In 1989, the hypertext transfer protocol have been invented. HTTP/1.1 has been released in 1997 and took the longest pause in evolution. In 2015, Google has redrafted its inhouse SPDY protocol to HTTP/2 to optimize the web page load time. 


HTTP/1.1 Pitfalls


  1. Too heavy and big protocol. Too many parts have been added as optional led to complicating the protocols with less of usage.
  2. Since HTTP1.1 release, web technology have seen tremendous change. Page size has been increased to MBs, the number to pages increased manifolds and parallel components making HTTP calls increased too. 
  3. Each HTTP request has a separate TCP connection and its handshake does add to page load time. 
  4. Head of line blocking has slowed the page load. We can have a maximum 8 parallel connection to the same domain. Due to increase in multiple components making separate HTTP calls, this has been a bottleneck. 

HTTP/2 Solution

  1. Binary framing layer: HTTP/1.1 was text-only messaging, which was not efficient. HTTP/2 has support for binary formatting messaging which compact the message size and improve the data transfer rate. 
  2. Streaming solves head of line clocking problem by loading multiple packets for a single request. So instead of making multiple calls, the same data can be fetched in single-stream, 
  3. HTTP/2 supports server push where the server can pass additional information in anticipation of future requirement.

────────────────

The request
Quote the HTTP passage word for word, between "2. Since HTTP1.1" and "been a bottleneck.", inclusive.

Data provided

────────────────

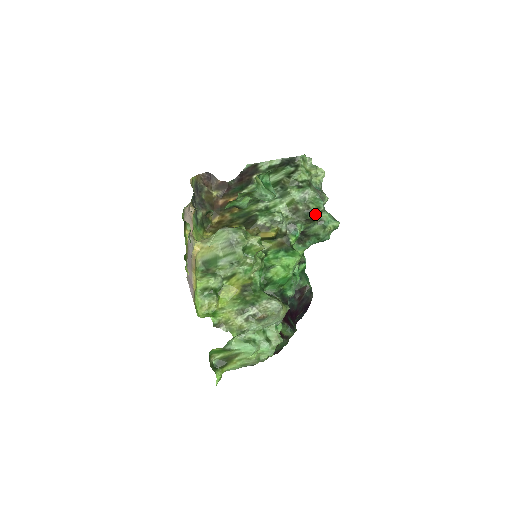
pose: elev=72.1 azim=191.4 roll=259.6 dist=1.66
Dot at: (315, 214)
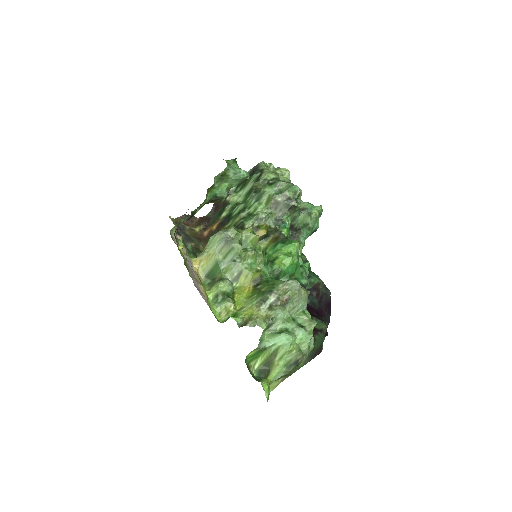
Dot at: (295, 200)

────────────────

Exercise response
2. Since HTTP1.1 release, web technology have seen tremendous change. Page size has been increased to MBs, the number to pages increased manifolds and parallel components making HTTP calls increased too. 
  3. Each HTTP request has a separate TCP connection and its handshake does add to page load time. 
  4. Head of line blocking has slowed the page load. We can have a maximum 8 parallel connection to the same domain. Due to increase in multiple components making separate HTTP calls, this has been a bottleneck.